:: TASK PROMPT ::
Could the records below be restated word for word, without a single picture?

Circuit design data
"""
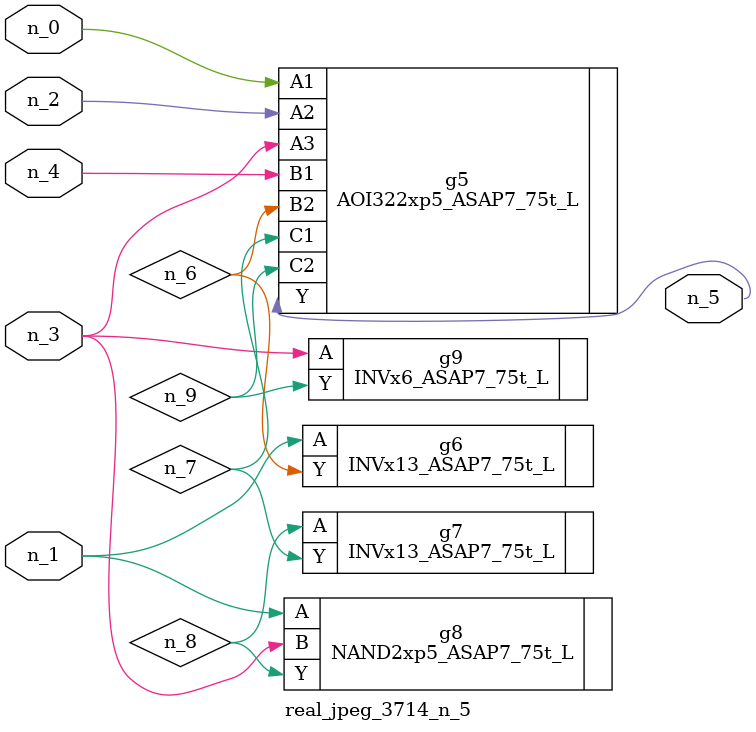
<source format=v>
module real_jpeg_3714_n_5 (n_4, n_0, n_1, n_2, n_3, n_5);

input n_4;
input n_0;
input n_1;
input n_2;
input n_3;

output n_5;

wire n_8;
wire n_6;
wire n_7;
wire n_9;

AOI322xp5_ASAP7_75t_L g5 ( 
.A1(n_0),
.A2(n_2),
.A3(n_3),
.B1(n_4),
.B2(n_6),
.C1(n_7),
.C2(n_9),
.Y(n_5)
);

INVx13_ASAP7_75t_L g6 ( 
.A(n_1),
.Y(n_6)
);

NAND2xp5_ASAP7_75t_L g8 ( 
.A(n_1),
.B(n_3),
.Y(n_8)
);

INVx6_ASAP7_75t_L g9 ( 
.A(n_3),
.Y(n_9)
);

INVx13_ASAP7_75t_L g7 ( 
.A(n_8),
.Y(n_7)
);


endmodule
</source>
"""
:: EXERCISE ANSWER ::
<source format=v>
module real_jpeg_3714_n_5 (n_4, n_0, n_1, n_2, n_3, n_5);

input n_4;
input n_0;
input n_1;
input n_2;
input n_3;

output n_5;

wire n_8;
wire n_6;
wire n_7;
wire n_9;

AOI322xp5_ASAP7_75t_L g5 ( 
.A1(n_0),
.A2(n_2),
.A3(n_3),
.B1(n_4),
.B2(n_6),
.C1(n_7),
.C2(n_9),
.Y(n_5)
);

INVx13_ASAP7_75t_L g6 ( 
.A(n_1),
.Y(n_6)
);

NAND2xp5_ASAP7_75t_L g8 ( 
.A(n_1),
.B(n_3),
.Y(n_8)
);

INVx6_ASAP7_75t_L g9 ( 
.A(n_3),
.Y(n_9)
);

INVx13_ASAP7_75t_L g7 ( 
.A(n_8),
.Y(n_7)
);


endmodule
</source>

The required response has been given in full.